So what brought the Hungarians to this point? The Kingdom of Hungary actually retained a certain amount of autonomy within the Austrian Empire, with a separate parliament and independence when it came to governing the lives of Hungarians. But the atmosphere was changing in 1848, and many of Hungary’s prominent intellectuals and academics were preparing for life as a truly independent state.
It was Lajos Kossuth who spearheaded this revolutionary fever, although he did so in a fairly relaxed manner. The Austrian government responded in typically heavy-handed fashion by arresting the popular leader, which only enraged the peasantry further. Revolution became practically inevitable.

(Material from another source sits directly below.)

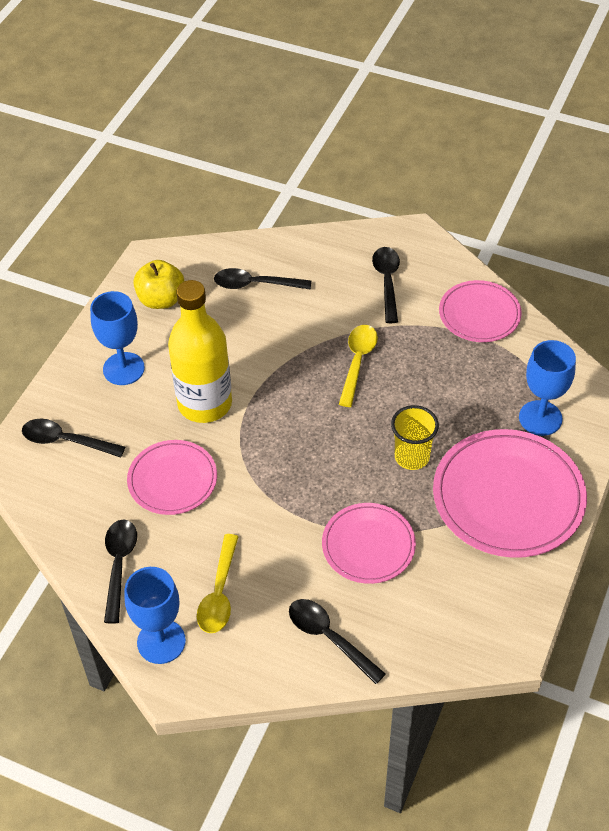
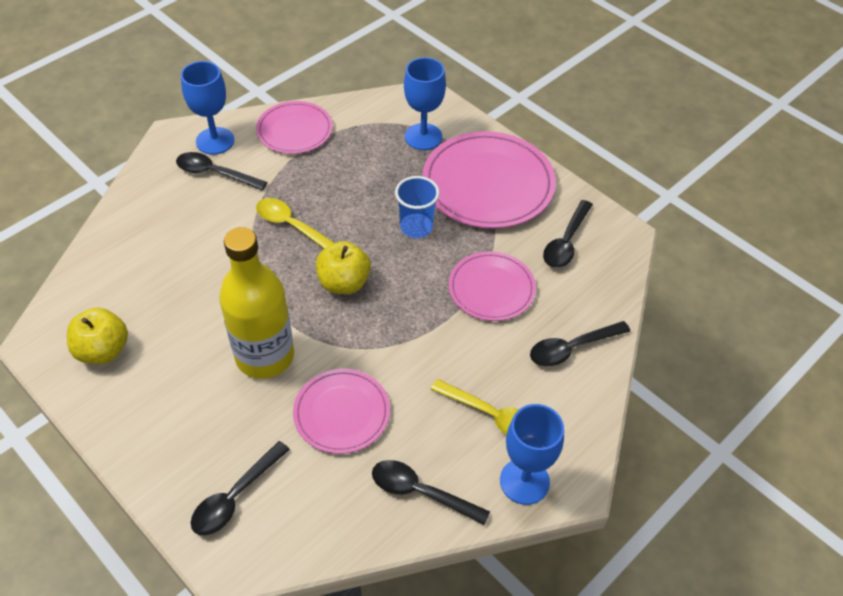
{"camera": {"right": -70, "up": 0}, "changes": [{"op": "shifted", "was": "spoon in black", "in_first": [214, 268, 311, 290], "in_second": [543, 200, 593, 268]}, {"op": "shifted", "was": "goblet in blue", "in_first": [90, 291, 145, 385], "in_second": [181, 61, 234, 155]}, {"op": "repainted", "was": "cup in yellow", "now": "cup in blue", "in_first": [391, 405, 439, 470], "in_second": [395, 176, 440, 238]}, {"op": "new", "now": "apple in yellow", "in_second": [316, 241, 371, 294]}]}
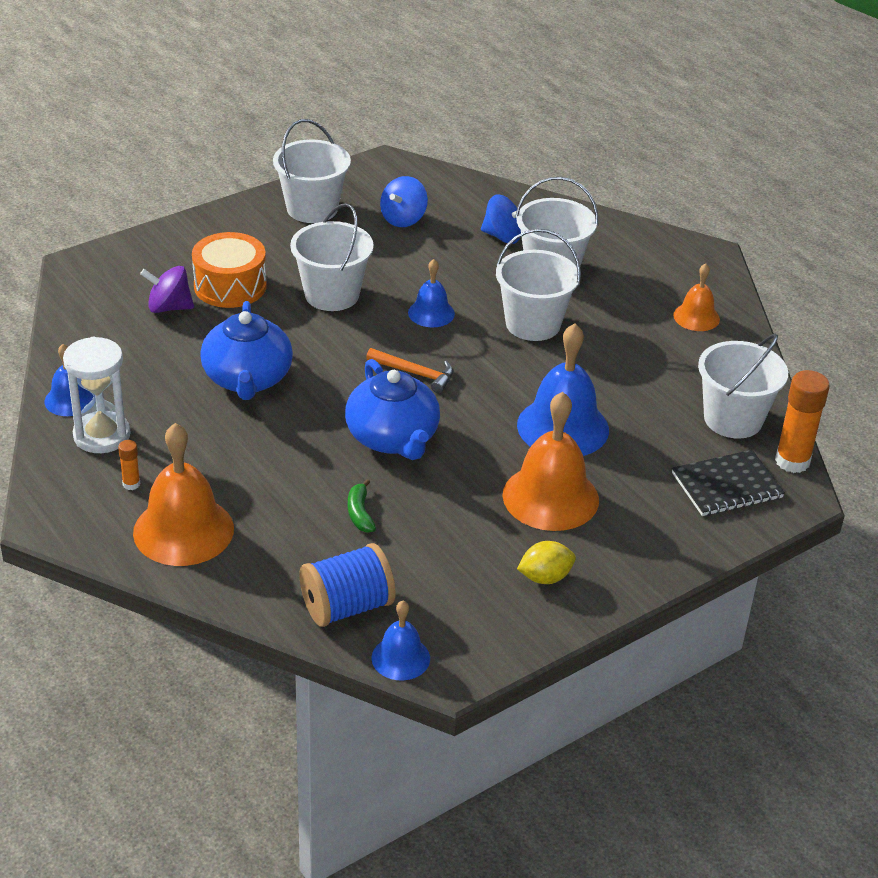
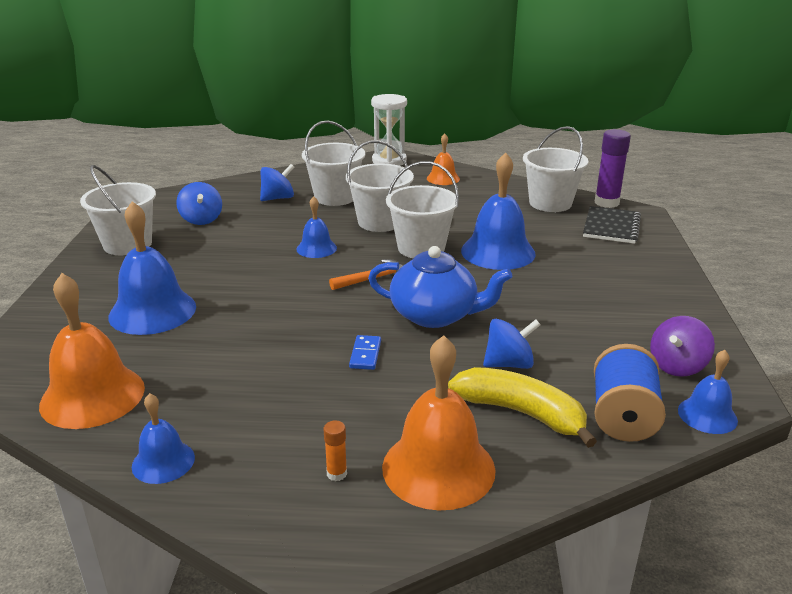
{"camera": {"right": -50, "up": -10}, "changes": [{"op": "shifted", "was": "bucket in white", "in_first": [290, 203, 374, 311], "in_second": [386, 161, 459, 258]}, {"op": "swapped", "was": "drum in orange", "now": "bell in blue", "in_first": [192, 232, 267, 308], "in_second": [109, 201, 196, 335]}, {"op": "shifted", "was": "spinning top in purple", "in_first": [140, 266, 194, 313], "in_second": [650, 316, 715, 377]}, {"op": "gone", "was": "teapot in blue", "in_first": [200, 301, 293, 400]}, {"op": "shifted", "was": "hourglass in white", "in_first": [63, 337, 131, 453], "in_second": [371, 94, 407, 166]}, {"op": "repainted", "was": "glue stick in orange", "now": "glue stick in purple", "in_first": [775, 370, 830, 473], "in_second": [595, 129, 631, 208]}, {"op": "shifted", "was": "bell in orange", "in_first": [503, 392, 599, 531], "in_second": [39, 273, 145, 429]}, {"op": "swapped", "was": "banana in green", "now": "spinning top in blue", "in_first": [348, 479, 376, 533], "in_second": [483, 319, 541, 369]}, {"op": "gone", "was": "lemon in yellow", "in_first": [517, 541, 576, 584]}, {"op": "new", "now": "domino in blue", "in_second": [349, 335, 381, 370]}, {"op": "new", "now": "banana in yellow", "in_second": [448, 367, 597, 448]}]}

Kossuth was released and the Hungarians brought 12 demands to the Austrian leadership, among them freedom of the press, civil and religious equality, and a national bank. A bloodless revolution took place on March 15, 1848, and the first independent Hungarian government was formed with Lajos Batthyány as Prime Minister.
All seemed fine, but there was one key flaw with the Hungarian Revolution — the Hungarians weren’t willing to afford their own minorities what they were demanding from Austria. War soon broke out on multiple fronts, and the Hungarians were soon surrounded. Austria managed to manipulate other nations into defending the integrity of the Empire (most notably the Croatians), and by the autumn of 1849 it was over. Kossuth fled to the US, and the Hungarians were brought back under Austrian control.
And that is the Hungarian Revolution in a nutshell. It took the combined powers of the Austrian and Russian forces to bring an end to it, but Hungary wouldn't stay cowed for too long. The Austrian Empire was weak, and the revolutionary demands of other nations eventually led to the creation of the dual monarchy, what we knew as Austria-Hungary, in 1867.